“La mort” est la seule instance à pouvoir opposer son autorité à celle de la conscience humaine et [à]en contester la souveraineté. Mais il ne s’agit pas de cette mort familière – et presque domestiquée – qui fait partie du cycle de la vie, permettant de l’entretenir et de le renouveler, cette mort que l’homme normal , “saturé de jours” comme le dit la Bible, attend comme une délivrance et presque comme un accomplissement. Il s’agit, bien au contraire, de cette autre mort, qui n’est pas celle de la dernière heure, mais qui, restée à l’état sauvage, entoure la vie à chaque instant et la menace comme la pesanteur menace à chaque instant le marcheur ; elle est la manifestation immédiate du néant cosmique et éternel contre lequel la vie se dresse et tente de résister, comme une opposition passagère, menacée et en fait condamnée à l’avance.
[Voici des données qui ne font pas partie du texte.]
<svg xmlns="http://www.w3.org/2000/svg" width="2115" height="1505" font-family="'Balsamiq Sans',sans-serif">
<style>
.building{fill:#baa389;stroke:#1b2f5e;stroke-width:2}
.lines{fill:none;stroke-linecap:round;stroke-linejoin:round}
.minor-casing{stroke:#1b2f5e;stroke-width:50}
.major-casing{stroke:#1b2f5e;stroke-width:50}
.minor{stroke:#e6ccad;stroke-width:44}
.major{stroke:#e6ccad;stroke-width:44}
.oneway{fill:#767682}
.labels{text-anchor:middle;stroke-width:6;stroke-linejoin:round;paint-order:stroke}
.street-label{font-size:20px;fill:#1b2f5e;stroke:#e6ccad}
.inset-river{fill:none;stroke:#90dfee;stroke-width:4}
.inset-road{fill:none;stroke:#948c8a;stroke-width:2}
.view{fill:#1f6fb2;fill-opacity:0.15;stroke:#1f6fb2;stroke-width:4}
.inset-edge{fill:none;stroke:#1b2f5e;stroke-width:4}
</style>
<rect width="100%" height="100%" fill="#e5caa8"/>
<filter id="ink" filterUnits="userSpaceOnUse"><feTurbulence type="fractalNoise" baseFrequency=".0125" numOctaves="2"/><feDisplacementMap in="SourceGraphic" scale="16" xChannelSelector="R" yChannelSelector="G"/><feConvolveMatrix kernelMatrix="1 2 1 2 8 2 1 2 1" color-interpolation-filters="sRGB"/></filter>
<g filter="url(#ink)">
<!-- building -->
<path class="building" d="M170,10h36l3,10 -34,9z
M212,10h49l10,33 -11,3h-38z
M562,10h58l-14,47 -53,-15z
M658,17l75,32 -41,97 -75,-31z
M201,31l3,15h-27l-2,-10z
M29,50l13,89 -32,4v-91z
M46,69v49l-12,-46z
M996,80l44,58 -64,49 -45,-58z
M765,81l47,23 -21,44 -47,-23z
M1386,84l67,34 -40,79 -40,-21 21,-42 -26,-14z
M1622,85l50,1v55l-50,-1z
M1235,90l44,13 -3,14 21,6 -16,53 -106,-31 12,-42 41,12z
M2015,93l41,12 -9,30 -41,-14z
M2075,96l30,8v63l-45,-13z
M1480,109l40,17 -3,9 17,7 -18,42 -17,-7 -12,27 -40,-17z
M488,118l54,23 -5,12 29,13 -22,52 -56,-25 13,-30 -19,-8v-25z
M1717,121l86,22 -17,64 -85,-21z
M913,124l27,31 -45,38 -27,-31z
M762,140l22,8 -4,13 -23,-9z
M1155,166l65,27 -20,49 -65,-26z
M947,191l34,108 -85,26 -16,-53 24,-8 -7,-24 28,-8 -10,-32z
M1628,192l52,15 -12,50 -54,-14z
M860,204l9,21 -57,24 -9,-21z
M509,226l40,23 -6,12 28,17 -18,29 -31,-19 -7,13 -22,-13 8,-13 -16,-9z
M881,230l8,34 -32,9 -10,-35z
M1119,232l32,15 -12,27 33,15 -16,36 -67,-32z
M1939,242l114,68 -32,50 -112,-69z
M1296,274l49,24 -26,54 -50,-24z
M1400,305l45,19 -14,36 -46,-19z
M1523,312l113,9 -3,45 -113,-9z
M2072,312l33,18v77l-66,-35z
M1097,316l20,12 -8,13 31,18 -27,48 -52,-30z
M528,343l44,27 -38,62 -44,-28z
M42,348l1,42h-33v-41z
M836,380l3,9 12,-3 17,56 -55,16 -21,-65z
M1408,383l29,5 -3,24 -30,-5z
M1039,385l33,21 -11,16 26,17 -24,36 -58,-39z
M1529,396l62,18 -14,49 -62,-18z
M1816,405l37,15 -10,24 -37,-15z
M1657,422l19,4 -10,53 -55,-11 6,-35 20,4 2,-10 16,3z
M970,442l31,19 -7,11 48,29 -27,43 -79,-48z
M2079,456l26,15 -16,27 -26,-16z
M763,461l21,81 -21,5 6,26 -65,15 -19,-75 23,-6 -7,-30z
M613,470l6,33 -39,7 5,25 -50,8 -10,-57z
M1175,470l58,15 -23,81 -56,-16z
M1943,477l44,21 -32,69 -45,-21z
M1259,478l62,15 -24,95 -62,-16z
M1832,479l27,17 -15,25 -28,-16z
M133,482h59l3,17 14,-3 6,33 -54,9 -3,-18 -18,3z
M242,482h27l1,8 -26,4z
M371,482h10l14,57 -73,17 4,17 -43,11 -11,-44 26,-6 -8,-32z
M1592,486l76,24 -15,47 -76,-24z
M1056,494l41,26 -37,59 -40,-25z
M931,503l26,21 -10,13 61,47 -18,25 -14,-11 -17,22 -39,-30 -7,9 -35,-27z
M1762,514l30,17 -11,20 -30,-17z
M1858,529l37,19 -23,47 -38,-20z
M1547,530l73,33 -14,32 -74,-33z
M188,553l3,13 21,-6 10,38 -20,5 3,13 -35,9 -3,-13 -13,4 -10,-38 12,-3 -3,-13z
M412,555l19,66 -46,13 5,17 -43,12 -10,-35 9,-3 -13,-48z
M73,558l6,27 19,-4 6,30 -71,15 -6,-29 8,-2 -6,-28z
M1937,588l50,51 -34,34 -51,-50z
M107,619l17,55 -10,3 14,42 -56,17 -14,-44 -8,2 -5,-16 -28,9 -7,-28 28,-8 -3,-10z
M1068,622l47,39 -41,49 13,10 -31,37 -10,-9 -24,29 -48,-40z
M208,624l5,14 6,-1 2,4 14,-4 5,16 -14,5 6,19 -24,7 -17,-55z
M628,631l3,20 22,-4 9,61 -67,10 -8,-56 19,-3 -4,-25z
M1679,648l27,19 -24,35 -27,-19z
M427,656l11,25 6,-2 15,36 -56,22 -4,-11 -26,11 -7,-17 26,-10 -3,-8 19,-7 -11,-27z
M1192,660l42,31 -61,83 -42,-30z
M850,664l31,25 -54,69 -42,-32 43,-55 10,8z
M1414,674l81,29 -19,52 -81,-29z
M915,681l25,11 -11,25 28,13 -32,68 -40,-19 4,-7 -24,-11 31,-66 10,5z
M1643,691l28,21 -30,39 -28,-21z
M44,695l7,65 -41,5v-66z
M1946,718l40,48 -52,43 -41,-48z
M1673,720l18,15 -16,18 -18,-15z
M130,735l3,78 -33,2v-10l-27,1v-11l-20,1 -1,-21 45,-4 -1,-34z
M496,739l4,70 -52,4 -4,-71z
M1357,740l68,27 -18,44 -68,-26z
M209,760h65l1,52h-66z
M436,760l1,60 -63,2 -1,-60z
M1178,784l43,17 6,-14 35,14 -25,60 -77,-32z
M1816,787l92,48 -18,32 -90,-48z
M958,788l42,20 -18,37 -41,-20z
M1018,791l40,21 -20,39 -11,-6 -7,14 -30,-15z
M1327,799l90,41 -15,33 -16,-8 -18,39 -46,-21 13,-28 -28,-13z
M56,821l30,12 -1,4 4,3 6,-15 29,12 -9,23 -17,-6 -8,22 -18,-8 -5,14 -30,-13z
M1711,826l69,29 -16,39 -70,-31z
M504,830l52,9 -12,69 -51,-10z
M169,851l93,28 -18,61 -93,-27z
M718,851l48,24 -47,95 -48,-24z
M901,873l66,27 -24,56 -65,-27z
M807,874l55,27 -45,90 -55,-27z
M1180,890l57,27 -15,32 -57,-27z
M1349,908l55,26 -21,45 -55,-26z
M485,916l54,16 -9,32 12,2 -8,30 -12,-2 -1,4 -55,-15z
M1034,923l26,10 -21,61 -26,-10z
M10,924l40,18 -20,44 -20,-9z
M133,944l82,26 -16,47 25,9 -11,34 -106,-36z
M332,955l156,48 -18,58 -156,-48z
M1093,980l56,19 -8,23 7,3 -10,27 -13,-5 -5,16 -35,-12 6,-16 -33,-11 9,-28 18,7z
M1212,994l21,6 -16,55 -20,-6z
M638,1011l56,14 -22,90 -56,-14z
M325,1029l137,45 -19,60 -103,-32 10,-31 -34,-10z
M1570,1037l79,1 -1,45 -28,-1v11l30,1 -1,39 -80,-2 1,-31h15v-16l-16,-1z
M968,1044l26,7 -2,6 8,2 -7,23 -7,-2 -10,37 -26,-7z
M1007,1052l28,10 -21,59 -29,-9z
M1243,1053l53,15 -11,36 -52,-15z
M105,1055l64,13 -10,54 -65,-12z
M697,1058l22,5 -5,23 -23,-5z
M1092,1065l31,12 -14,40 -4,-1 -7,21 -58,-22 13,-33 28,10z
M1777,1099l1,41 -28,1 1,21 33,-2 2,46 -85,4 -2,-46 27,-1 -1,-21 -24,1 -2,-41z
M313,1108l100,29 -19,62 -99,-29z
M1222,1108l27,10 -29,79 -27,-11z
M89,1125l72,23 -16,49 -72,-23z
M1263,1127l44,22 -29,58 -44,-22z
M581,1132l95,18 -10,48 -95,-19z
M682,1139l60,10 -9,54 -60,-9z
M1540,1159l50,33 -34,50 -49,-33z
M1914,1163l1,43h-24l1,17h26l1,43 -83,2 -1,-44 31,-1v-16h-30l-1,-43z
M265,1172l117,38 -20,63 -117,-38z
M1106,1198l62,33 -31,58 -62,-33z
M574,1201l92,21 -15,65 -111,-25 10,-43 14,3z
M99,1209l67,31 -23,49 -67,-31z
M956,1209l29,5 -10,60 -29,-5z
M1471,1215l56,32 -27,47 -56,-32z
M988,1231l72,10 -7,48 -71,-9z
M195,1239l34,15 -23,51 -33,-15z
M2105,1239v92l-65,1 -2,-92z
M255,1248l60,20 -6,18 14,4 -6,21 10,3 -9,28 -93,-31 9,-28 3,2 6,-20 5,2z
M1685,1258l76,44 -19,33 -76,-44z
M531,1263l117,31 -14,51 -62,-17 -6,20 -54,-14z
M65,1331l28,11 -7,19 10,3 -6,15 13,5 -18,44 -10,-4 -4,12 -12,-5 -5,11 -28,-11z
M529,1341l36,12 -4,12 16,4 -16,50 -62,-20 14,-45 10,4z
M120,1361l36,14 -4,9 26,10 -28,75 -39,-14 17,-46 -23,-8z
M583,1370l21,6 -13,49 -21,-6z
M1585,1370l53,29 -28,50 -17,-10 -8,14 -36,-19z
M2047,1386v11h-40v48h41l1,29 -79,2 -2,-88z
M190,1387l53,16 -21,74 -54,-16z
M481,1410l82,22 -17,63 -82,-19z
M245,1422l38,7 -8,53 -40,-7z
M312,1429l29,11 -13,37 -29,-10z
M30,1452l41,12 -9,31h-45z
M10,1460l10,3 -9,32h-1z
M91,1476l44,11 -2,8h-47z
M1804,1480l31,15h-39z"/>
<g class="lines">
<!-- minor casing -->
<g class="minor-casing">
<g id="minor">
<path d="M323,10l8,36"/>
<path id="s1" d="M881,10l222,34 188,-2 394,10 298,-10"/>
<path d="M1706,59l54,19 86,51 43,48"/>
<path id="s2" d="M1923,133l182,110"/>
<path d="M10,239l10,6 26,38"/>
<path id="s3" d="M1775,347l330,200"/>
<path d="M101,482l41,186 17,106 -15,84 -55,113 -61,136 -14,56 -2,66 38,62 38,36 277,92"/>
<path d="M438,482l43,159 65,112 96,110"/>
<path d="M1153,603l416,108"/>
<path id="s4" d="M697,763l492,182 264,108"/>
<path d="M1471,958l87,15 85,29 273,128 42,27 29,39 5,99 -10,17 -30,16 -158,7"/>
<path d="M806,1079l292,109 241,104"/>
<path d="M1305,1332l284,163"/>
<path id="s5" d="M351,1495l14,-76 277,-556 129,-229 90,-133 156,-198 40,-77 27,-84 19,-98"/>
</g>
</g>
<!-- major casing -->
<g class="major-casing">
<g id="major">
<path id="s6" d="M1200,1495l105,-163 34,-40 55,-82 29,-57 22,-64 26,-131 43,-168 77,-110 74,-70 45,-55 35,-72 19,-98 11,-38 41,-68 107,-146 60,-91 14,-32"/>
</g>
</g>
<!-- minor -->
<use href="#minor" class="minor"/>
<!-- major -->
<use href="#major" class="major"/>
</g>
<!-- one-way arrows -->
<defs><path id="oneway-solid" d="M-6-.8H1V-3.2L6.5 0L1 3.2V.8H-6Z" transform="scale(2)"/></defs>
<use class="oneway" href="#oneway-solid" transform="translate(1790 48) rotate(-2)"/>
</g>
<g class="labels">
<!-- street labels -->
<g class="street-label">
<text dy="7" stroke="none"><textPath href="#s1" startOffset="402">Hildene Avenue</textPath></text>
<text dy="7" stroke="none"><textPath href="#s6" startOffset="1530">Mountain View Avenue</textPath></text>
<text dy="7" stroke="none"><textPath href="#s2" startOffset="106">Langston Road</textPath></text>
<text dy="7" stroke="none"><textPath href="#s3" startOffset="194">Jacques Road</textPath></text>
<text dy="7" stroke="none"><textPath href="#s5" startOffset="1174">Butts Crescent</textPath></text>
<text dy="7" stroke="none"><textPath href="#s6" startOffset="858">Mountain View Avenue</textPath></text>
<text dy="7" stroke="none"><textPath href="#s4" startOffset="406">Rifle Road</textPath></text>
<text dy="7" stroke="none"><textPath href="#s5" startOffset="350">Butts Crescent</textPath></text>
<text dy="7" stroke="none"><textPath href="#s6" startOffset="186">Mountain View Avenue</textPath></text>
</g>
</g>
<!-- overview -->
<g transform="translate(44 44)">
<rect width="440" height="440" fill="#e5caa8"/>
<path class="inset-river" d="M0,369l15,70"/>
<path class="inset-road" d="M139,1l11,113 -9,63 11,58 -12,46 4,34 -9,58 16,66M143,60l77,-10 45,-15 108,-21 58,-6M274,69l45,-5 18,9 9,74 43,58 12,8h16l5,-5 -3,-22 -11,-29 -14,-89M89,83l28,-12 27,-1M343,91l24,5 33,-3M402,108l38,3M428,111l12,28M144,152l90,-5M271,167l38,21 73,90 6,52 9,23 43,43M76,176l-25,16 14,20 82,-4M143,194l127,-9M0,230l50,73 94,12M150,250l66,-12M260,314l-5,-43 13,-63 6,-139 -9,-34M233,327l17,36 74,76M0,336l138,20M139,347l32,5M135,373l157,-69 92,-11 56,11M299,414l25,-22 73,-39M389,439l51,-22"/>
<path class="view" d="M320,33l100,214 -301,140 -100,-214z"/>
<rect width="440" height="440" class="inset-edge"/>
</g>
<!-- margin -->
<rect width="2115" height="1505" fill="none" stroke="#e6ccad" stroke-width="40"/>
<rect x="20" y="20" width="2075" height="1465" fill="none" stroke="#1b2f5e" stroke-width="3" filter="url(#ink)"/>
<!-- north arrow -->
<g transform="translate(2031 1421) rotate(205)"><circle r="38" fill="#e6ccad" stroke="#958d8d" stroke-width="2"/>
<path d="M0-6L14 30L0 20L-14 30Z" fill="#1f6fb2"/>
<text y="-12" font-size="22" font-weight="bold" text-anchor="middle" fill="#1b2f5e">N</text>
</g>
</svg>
La vie – remarquait Claude Bernard – est l’ensemble des forces qui s’opposent à la mort” ; mais cette opposition est gouvernée par une loi précise et suit un chemin bien étroit. Car si “tout est permis” à la conscience, tout ne permet pas de vivre. L’action doit se conformer aux lois de la vie ; lorsqu’elle s’en éloigne, elle introduit subrepticement la mort au cœur du vivant sous la forme de “ce qui est honteux et vicieux” ; cette mort en sortira à son heure comme une “expiation”, dénoncera, condamnera et engloutira ce qui désormais lui appartient.
“Tout ce qui est honteux et vicieux porte en soi la mort et tôt ou tard trouve son expiation”, rappelle soudainement Dostoïevski [dans Journal d’un écrivain,] dévoilant le fondement absolu de toute réaction contre la modernité.